─── PAGE ───
Kmeans¶

toyml.clustering.kmeans.Kmeans `dataclass` ¶

Kmeans(k: int, max_iter: int = 500, tol: float = 1e-05, centroids_init_method: Literal['random', 'kmeans++'] = 'random', random_seed: int | None = None, distance_metric: Literal['euclidean'] = 'euclidean', iter_: int = 0, clusters_: dict[int, list[int]] = dict(), centroids_: dict[int, list[float]] = dict(), labels_: list[int] = list())

K-means algorithm (with Kmeans++ initialization as option).

Examples:

>>> from toyml.clustering import Kmeans
>>> dataset = [[1.0, 2.0], [1.0, 4.0], [1.0, 0.0], [10.0, 2.0], [10.0, 4.0], [11.0, 0.0]]
>>> kmeans = Kmeans(k=2, random_seed=42).fit(dataset)
>>> kmeans.clusters_
{0: [3, 4, 5], 1: [0, 1, 2]}
>>> kmeans.centroids_
{0: [10.333333333333334, 2.0], 1: [1.0, 2.0]}
>>> kmeans.labels_
[1, 1, 1, 0, 0, 0]
>>> kmeans.predict([0, 1])
1
>>> kmeans.iter_
2

There is a fit_predict method that can be used to fit and predict.

Examples:

>>> from toyml.clustering import Kmeans
>>> dataset = [[1, 0], [1, 1], [1, 2], [10, 0], [10, 1], [10, 2]]
>>> Kmeans(k=2, random_seed=42).fit_predict(dataset)
[1, 1, 1, 0, 0, 0]

References

Zhou Zhihua
Murphy

Note

Here we just implement the naive K-means algorithm.
─── RECORDS SHOWN ───
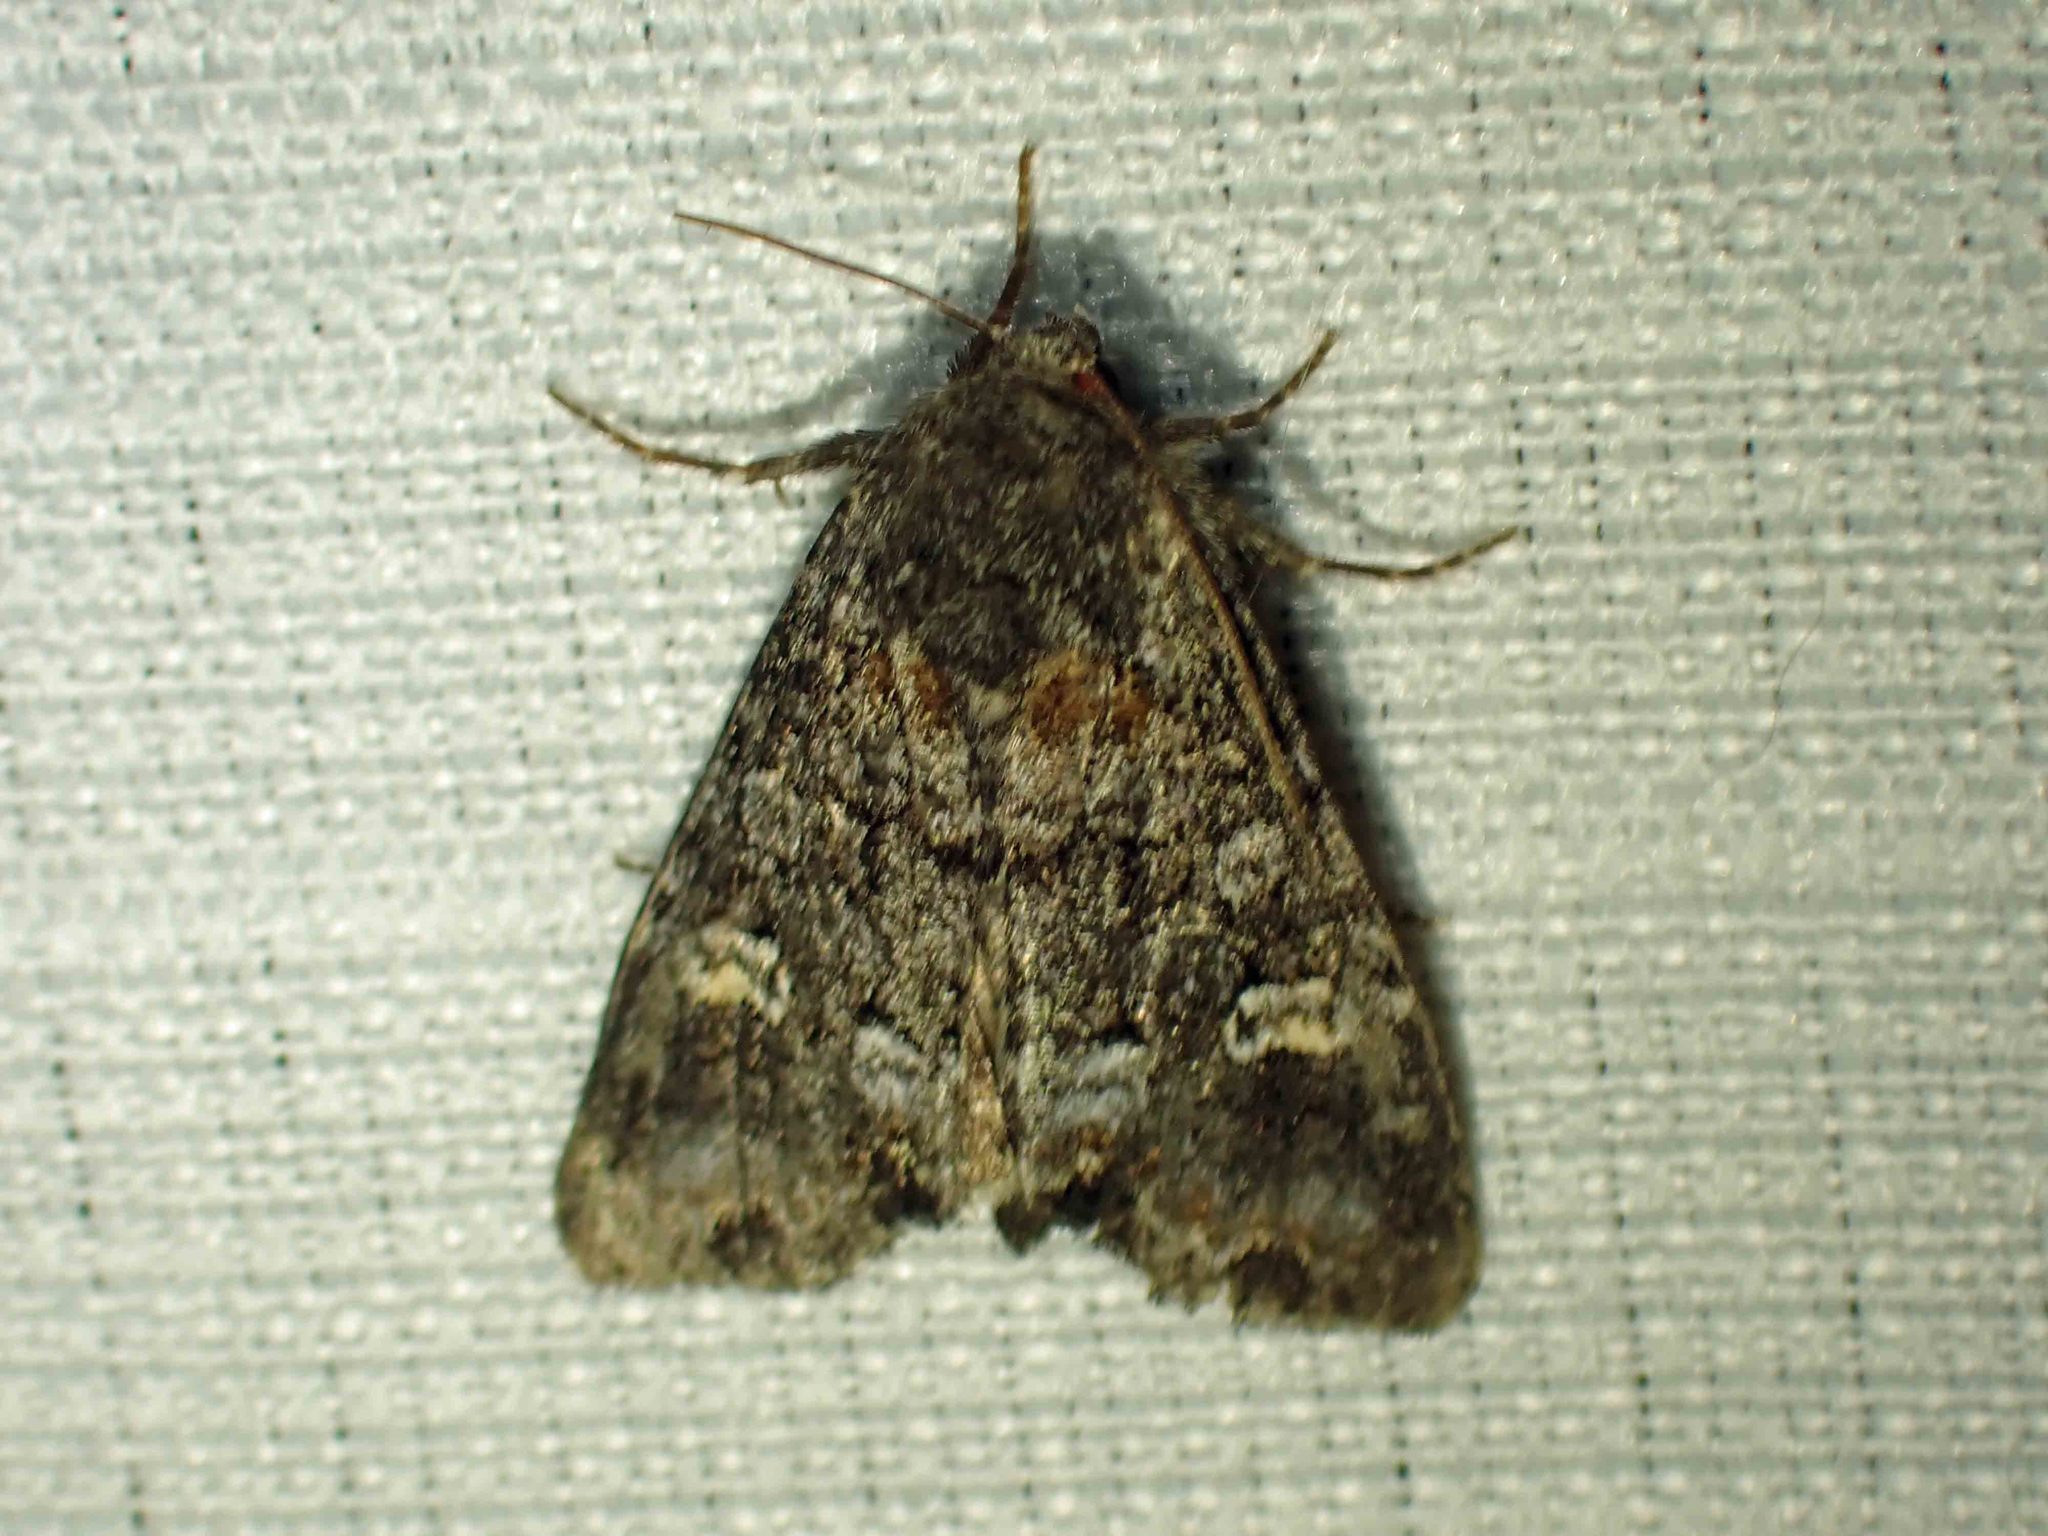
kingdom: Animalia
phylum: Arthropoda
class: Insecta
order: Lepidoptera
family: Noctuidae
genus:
───
STATED EXERCISE 1:
Rewrite the stretch of the Kmeans page from "Kmeans(k: int, max_iter: int" through "list[int] = list())", swapping "max_iter" for "max_iterations".
STATED EXERCISE 2:
Write the next part of the Kmeans documentation page, picking up after its last sentence.
The entries play no part in this work.

OUTPUT 1:
Kmeans(k: int, max_iterations: int = 500, tol: float = 1e-05, centroids_init_method: Literal['random', 'kmeans++'] = 'random', random_seed: int | None = None, distance_metric: Literal['euclidean'] = 'euclidean', iter_: int = 0, clusters_: dict[int, list[int]] = dict(), centroids_: dict[int, list[float]] = dict(), labels_: list[int] = list())

OUTPUT 2:
k `instance-attribute` ¶

k: int

The number of clusters, specified by user.

max_iter `class-attribute` `instance-attribute` ¶

max_iter: int = 500

The number of iterations the algorithm will run for if it does not converge before that.

tol `class-attribute` `instance-attribute` ¶

tol: float = 1e-05

The tolerance for convergence.

centroids_init_method `class-attribute` `instance-attribute` ¶

centroids_init_method: Literal['random', 'kmeans++'] = 'random'

The method to initialize the centroids.

random_seed `class-attribute` `instance-attribute` ¶

random_seed: int | None = None

The random seed used to initialize the centroids.

distance_metric `class-attribute` `instance-attribute` ¶

distance_metric: Literal['euclidean'] = 'euclidean'

The distance metric to use.(For now we only support euclidean).

clusters_ `class-attribute` `instance-attribute` ¶

clusters_: dict[int, list[int]] = field(default_factory=dict)

The clusters of the dataset.

centroids_ `class-attribute` `instance-attribute` ¶

centroids_: dict[int, list[float]] = field(default_factory=dict)

The centroids of the clusters.

labels_ `class-attribute` `instance-attribute` ¶

labels_: list[int] = field(default_factory=list)

The cluster labels of the dataset.

fit ¶

fit(dataset: list[list[float]]) -> Kmeans

Fit the dataset with K-means algorithm.

PARAMETER	DESCRIPTION
`dataset`	the set of data points for clustering TYPE: `list[list[float]]`

RETURNS	DESCRIPTION
`Kmeans`	self.

Source code in toyml/clustering/kmeans.py

def fit(self, dataset: list[list[float]]) -> Kmeans:
    """Fit the dataset with K-means algorithm.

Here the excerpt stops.